During conflict with the Indonesia army that preceded independence, working with the International Committee of the Red Cross, Red Cross staff and volunteers built emergency water and sanitation systems, or delivered relief water. But it hadn’t been possible to engage the community in setting up new systems.
Since May 2002, when Timor-Leste became an independent state, its Red Cross has moved from an emergency or relief situation to one of development.
“This programme is designed to build a commitment from communities like Edy to ongoing management of their new facilities, and to a sustainable change in their practices,” says Yuki Tanaka, the International Federation’s health delegate in Timor-Leste.
“These people are among some of the poorest in the world. And they lack even basic information about health. So we’re hoping the programme will really improve their lives in the long run,” she adds.
Before a water tank was built next to her home, Edy resident Maria Isabel, 29, or one of her six children had to walk several hundred metres to a creek to draw water. Understandably the family didn’t waste water.

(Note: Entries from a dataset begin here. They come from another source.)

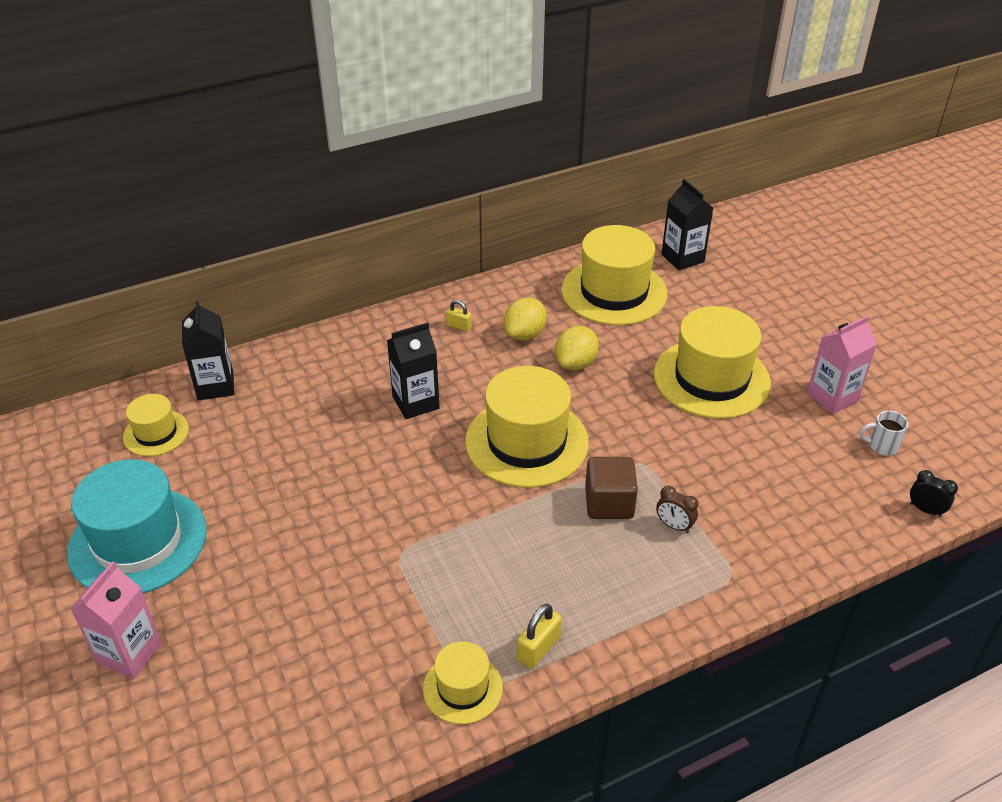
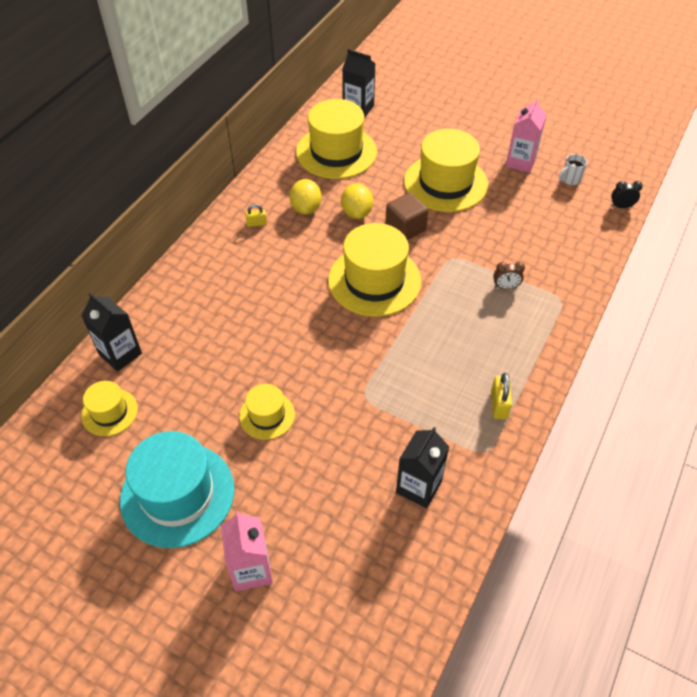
camera: 35 degrees left, 10 degrees up
(415, 402) = (278, 291): black carton -> black carton (418, 487)
(462, 688) = (479, 454): yellow hat -> yellow hat (267, 415)
(609, 503) = (458, 293): brown cube -> brown cube (405, 228)

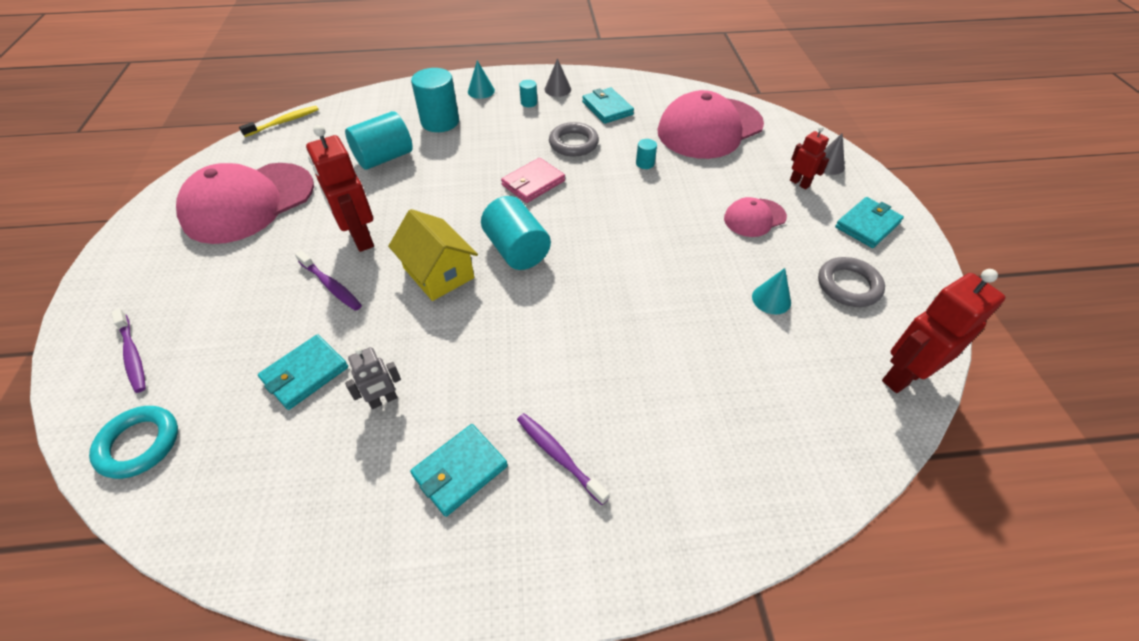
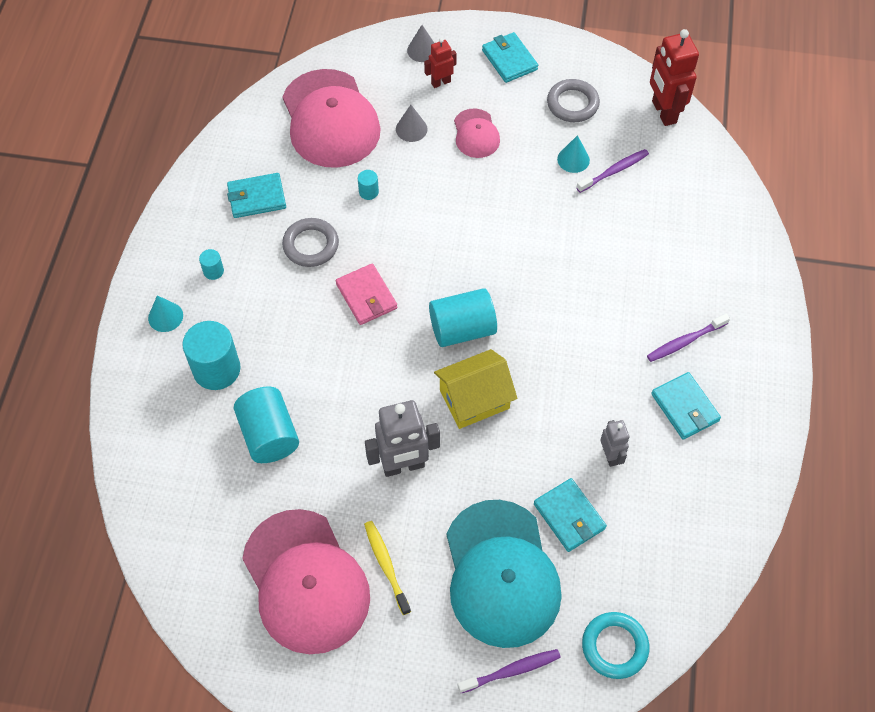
camera: 75 degrees left, 10 degrees up
(242, 328) = (501, 574): none -> turquoise cap
(284, 122) = (145, 549): yellow toothbrush -> yellow toothbrush (386, 565)
(331, 285) = (465, 494): purple toothbrush -> purple toothbrush (614, 171)
(360, 238) = (403, 466): red robot -> grey robot
(557, 89) = (196, 236): grey cone -> grey cone (411, 129)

Now that water is plentiful, she’s able to put into practice the lessons she learned during health education sessions run by volunteers from Edy.

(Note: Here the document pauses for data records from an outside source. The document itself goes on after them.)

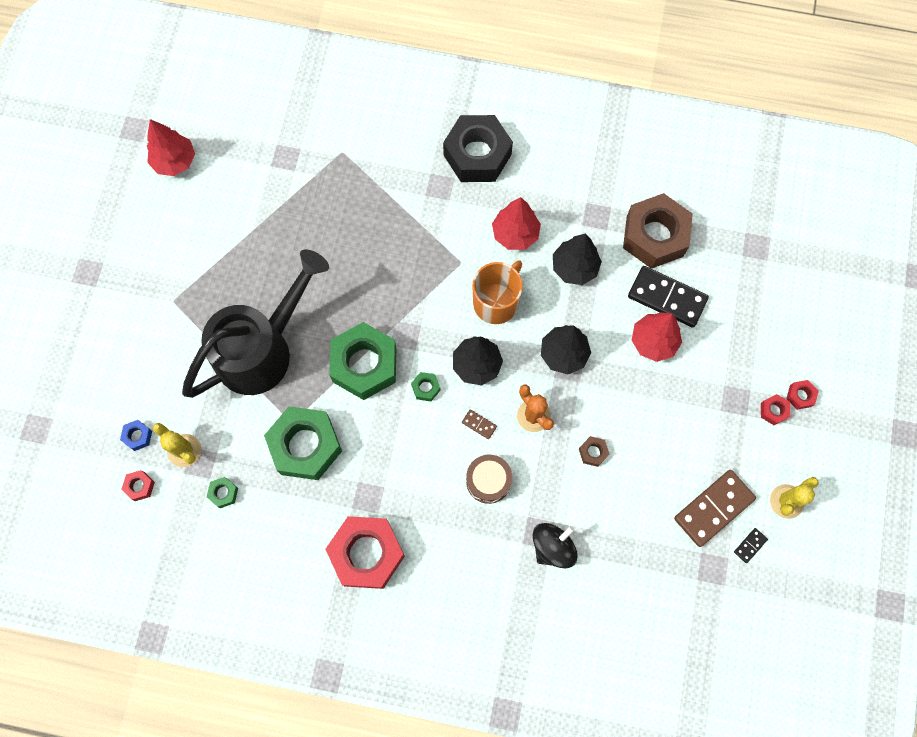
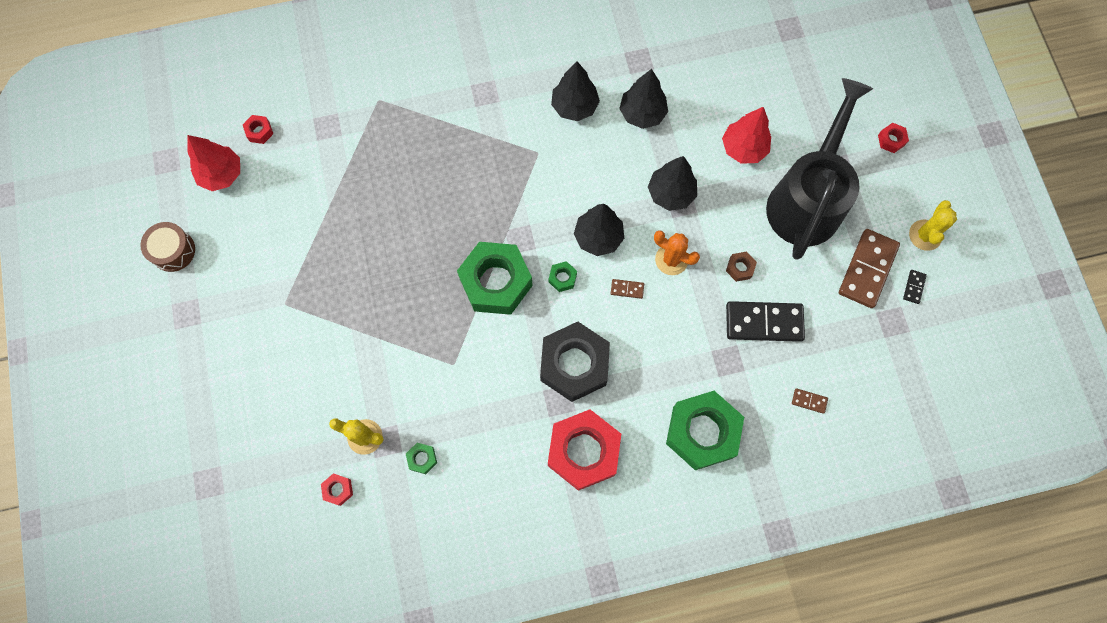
camera: 25 degrees left, 0 degrees up
(138, 436) = (313, 444): blue nut -> none
(262, 349) = (392, 311): black watering can -> black watering can (807, 199)
(305, 446) = (478, 380): green nut -> green nut (702, 432)
(477, 155) = (505, 51): black nut -> black nut (574, 365)
(488, 481) = (660, 335): brown drum -> brown drum (173, 251)
(496, 302) = (588, 174): orange mug -> none
(515, 234) = (574, 106): red tree -> black tree
(553, 547) = (746, 367): black spinning top -> none
(595, 605) = (809, 401): none -> brown domino
(654, 236) = (698, 56): brown nut -> none
(667, 298) = (736, 105): black domino -> black domino (764, 322)
(773, 411) = (875, 163): red nut -> red nut (259, 132)

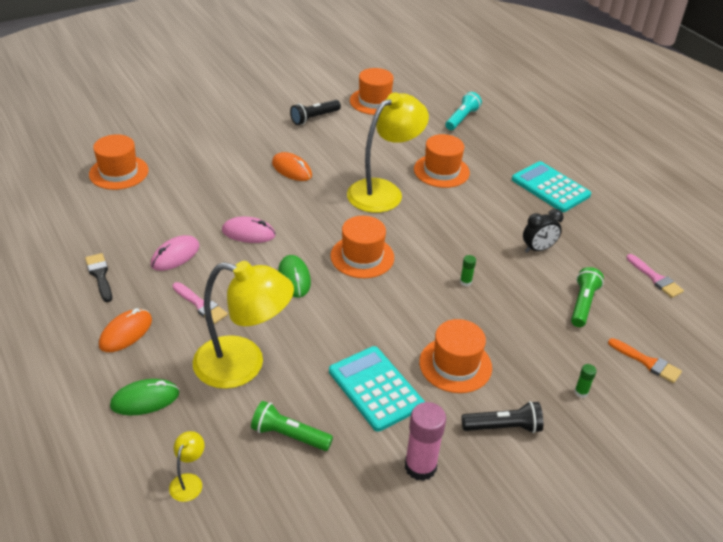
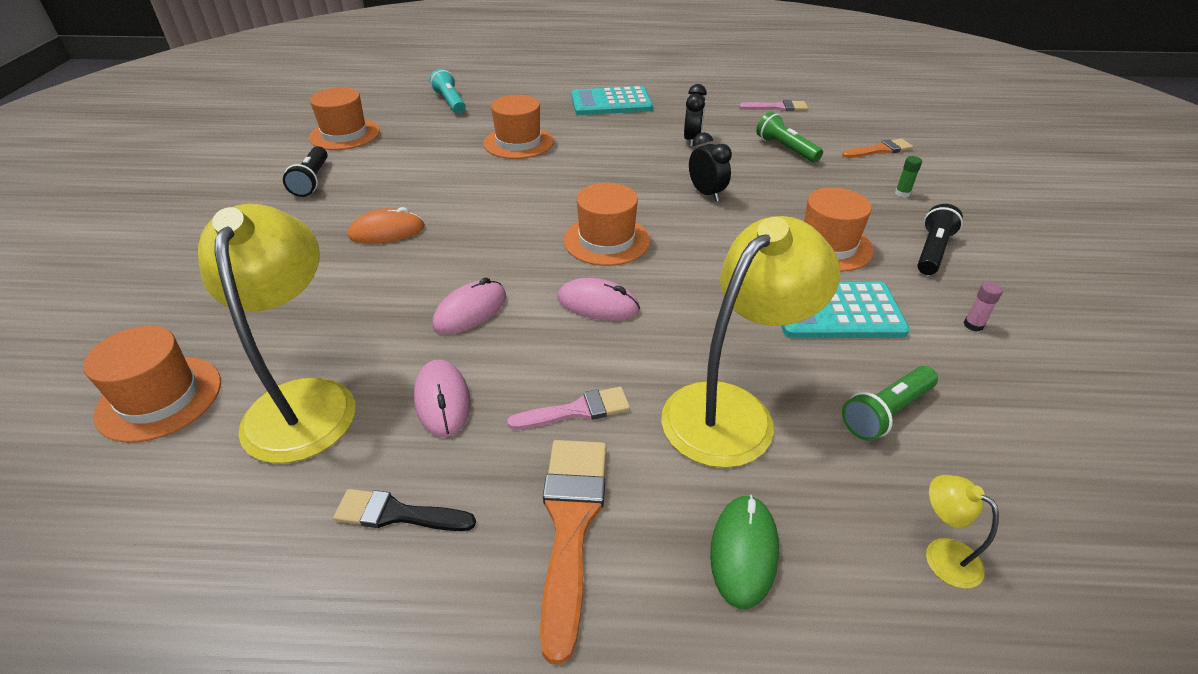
camera: 55 degrees left, 0 degrees up
(126, 333) = (571, 525): orange mouse -> orange brush
(294, 278) = (598, 304): green mouse -> pink mouse
(383, 191) = (509, 186): yellow lamp -> yellow lamp (304, 401)
(420, 467) = (973, 325): pink glue stick -> pink glue stick, size x0.47
(465, 282) = (706, 193): green glue stick -> black clock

“What did I learn? To take a shower every day, to give the children a shower, to clean the house. I feel it was useful information because it could stop us from being sick,” she says.
Maria says her children often have diarrhoea. The next step is a new toilet. Their latrine is nearly finished. It just lacks a roof. At the moment she and her six children climb a ladder and go to the toilet on bamboo slats above a pigpen.
Soon they will go to a cubicle with a built-in plastic pan, which empties into a covered tank. Red Cross plumber Afonso Alves says living so close to pigs isn’t ideal.
Apart from better health, there’s another possible spin-off from the project. For the past four months Crispin Baptista has been nurturing seedlings under a bamboo shade. Using water from a Red Cross water tank, he’s growing fruit trees, tea, and a kind of fir that provides building wood and fibre for ropes.
Crispin is growing the plants under a contract with the local government. Four months ago, before the water scheme, he was limited to growing beans and coffee. Since everyone nearby grew beans and coffee for themselves, he couldn’t sell what he harvested.
Crispin, a father of seven, is reluctant to speculate about whether the water might mean a better income for him and his family. “I don’t have any knowledge about the future. I am not an agricultural expert.”
He admits the water system has enabled him to grow these crops, but he says he still has to share the water with 10 other families.
There’s just one more problem Sebastiao is hoping the village will solve – when every family has a latrine, what will the pigs eat?